BALTIMORE -- The Blue Jays' bullpen has been pressed into action a lot more than the club would have liked through the first 20 games of the season.
Toronto's relief corps entered play on Tuesday night leading the American League with 72 1/3 innings. The bullpen also ranks sixth in strikeouts (60) and seventh in ERA (3.24).
The bullpen was expected by many critics to be a weakness on the club, but so far, it has turned into a strength despite being at least somewhat overworked.
"Right now, we're managing to keep them all fresh," manager John Gibbons said. "We haven't pushed anybody too many times, but you're always concerned about that.
"I like our bullpen, too. So if there's an opportunity to use them, we're not afraid to do that. But, yeah, they're all getting plenty of work, that's for sure."

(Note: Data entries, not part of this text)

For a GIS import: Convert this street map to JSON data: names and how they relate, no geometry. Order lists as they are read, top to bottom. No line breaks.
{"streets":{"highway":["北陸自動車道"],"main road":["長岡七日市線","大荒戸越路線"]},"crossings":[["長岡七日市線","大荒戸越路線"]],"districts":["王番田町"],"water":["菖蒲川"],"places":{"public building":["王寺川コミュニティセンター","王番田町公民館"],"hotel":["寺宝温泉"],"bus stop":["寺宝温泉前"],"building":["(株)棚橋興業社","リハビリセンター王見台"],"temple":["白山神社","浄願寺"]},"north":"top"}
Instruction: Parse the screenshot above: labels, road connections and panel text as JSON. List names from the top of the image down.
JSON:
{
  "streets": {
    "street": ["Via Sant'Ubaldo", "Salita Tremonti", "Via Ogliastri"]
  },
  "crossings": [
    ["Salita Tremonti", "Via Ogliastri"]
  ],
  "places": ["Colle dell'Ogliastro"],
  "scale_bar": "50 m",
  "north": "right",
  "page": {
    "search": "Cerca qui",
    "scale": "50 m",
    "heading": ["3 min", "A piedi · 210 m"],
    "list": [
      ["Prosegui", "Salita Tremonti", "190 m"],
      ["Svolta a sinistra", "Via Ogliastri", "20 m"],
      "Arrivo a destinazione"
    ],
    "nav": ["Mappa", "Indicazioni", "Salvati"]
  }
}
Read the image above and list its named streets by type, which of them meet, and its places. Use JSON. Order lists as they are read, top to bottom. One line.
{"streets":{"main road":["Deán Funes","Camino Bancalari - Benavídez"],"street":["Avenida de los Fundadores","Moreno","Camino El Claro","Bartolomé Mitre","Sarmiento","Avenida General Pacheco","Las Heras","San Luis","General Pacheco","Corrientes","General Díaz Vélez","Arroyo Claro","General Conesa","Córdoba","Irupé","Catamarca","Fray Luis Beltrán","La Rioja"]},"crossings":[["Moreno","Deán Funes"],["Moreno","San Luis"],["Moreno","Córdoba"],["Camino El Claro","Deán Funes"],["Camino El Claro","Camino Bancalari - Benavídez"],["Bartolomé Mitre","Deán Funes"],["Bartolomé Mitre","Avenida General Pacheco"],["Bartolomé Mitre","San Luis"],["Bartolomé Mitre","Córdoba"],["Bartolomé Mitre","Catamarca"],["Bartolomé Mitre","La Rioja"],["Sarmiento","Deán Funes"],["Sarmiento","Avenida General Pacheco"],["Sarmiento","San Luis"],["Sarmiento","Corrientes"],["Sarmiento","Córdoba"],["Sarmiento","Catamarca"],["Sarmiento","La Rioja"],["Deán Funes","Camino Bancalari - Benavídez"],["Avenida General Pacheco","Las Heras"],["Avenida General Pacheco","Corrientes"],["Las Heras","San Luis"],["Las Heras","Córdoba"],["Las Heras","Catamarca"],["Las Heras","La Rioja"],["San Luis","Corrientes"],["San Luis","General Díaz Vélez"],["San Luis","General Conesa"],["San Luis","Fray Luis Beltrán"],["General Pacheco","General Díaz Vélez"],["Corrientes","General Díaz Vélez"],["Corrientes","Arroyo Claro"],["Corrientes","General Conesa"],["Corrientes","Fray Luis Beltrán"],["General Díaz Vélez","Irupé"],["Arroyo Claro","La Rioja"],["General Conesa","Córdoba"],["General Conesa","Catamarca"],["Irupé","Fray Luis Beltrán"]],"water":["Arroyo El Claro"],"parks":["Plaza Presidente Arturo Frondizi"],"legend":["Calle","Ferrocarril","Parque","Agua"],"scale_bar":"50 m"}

The main reason for the extended innings was that the starting rotation got off to a slow start this year. That has begun to change, but the Blue Jays have received seven innings in a game only twice.
Left-hander Mark Buehrle tossed seven innings on April 20 vs. the White Sox; right-hander Josh Johnson followed the next day with seven strong innings against the Yankees.
That has resulted in several Blue Jays relievers ranking among the league leaders in innings pitched entering Tuesday's game against the Orioles. The most prominent include right-hander Steve Delabar being ranked third in the AL (12 2/3 innings) while Esmil Rogers is tied for ninth (10 2/3 innings).
One thing Gibbons is trying to keep an eye on is how many times his relievers are being asked to throw more than one inning. Delabar has gone multiple innings on five occasions this year and Rogers on four.
"It depends on how that one inning goes," Gibbons said. "That first inning will kind of dictate that.
"We have enough guys out there that are really good. When game's on the line, they can get some big outs for you. They know how to pitch in those situations, they've done it before. The good thing is we have so many different guys we can go to at different times. Otherwise, it could get really tough."